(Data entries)
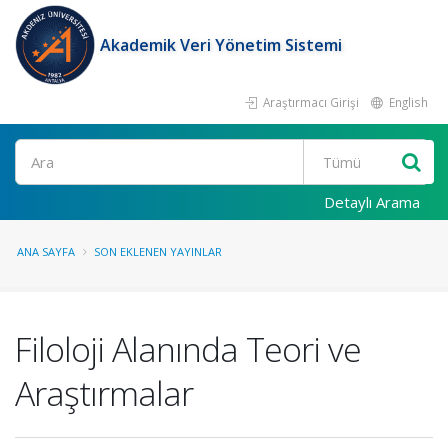
Akademik Veri Yönetim Sistemi
Araştırmacı Girişi
English
Ara
Detaylı Arama
ANA SAYFA
SON EKLENEN YAYINLAR
Filoloji Alanında Teori ve
Araştırmalar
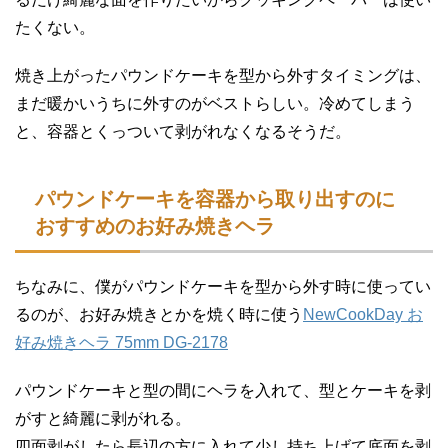
たくない。
焼き上がったパウンドケーキを型から外すタイミングは、
まだ暖かいうちに外すのがベストらしい。冷めてしまう
と、容器とくっついて剥がれなくなるそうだ。
パウンドケーキを容器から取り出すのに
おすすめのお好み焼きヘラ
ちなみに、僕がパウンドケーキを型から外す時に使ってい
るのが、お好み焼きとかを焼く時に使う
NewCookDay お
好み焼きヘラ 75mm DG-2178
パウンドケーキと型の間にヘラを入れて、型とケーキを剥
がすと綺麗に剥がれる。
四面剥がしたら長辺の方に入れて少し持ち上げて底面を剥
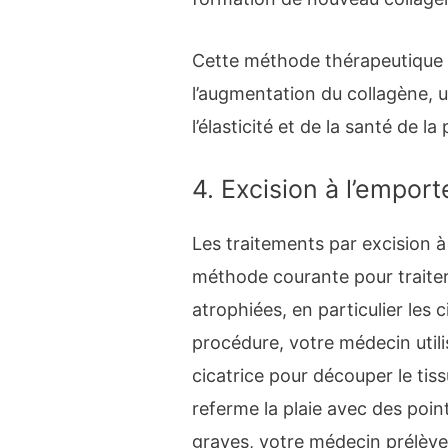
Cette méthode thérapeutique 
l’augmentation du collagène, 
l’élasticité et de la santé de la
4. Excision à l’empor
Les traitements par excision à
méthode courante pour traiter 
atrophiées, en particulier les 
procédure, votre médecin utilise
cicatrice pour découper le tiss
referme la plaie avec des point
graves, votre médecin prélèver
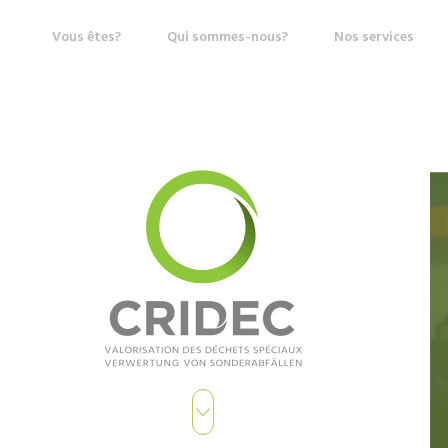
Vous êtes?
Qui sommes-nous?
Nos services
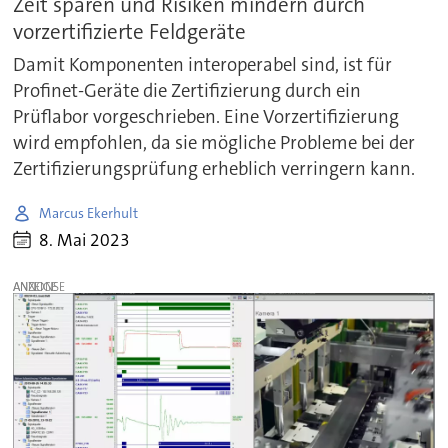
Zeit sparen und Risiken mindern durch
vorzertifizierte Feldgeräte
Damit Komponenten interoperabel sind, ist für
Profinet-Geräte die Zertifizierung durch ein
Prüflabor vorgeschrieben. Eine Vorzertifizierung
wird empfohlen, da sie mögliche Probleme bei der
Zertifizierungsprüfung erheblich verringern kann.
Marcus Ekerhult
8. Mai 2023
ANZEIGE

Work task ▸
Give the lines as a numbered list, from the line containing "Cette méthode thérapeutique" through the end of the items, leaving out blank lines and pictures.

Response to this task ▸
1. Cette méthode thérapeutique 
2. l’augmentation du collagène, 
3. l’élasticité et de la santé de la
4. 4. Excision à l’empor
5. Les traitements par excision à
6. méthode courante pour traiter 
7. atrophiées, en particulier les 
8. procédure, votre médecin utilise
9. cicatrice pour découper le tiss
10. referme la plaie avec des point
11. graves, votre médecin prélèver
12. Vous êtes?
13. Qui sommes-nous?
14. Nos services
15. Zeit sparen und Risiken mindern durch
16. vorzertifizierte Feldgeräte
17. Damit Komponenten interoperabel sind, ist für
18. Profinet-Geräte die Zertifizierung durch ein
19. Prüflabor vorgeschrieben. Eine Vorzertifizierung
20. wird empfohlen, da sie mögliche Probleme bei der
21. Zertifizierungsprüfung erheblich verringern kann.
22. Marcus Ekerhult
23. 8. Mai 2023
24. ANZEIGE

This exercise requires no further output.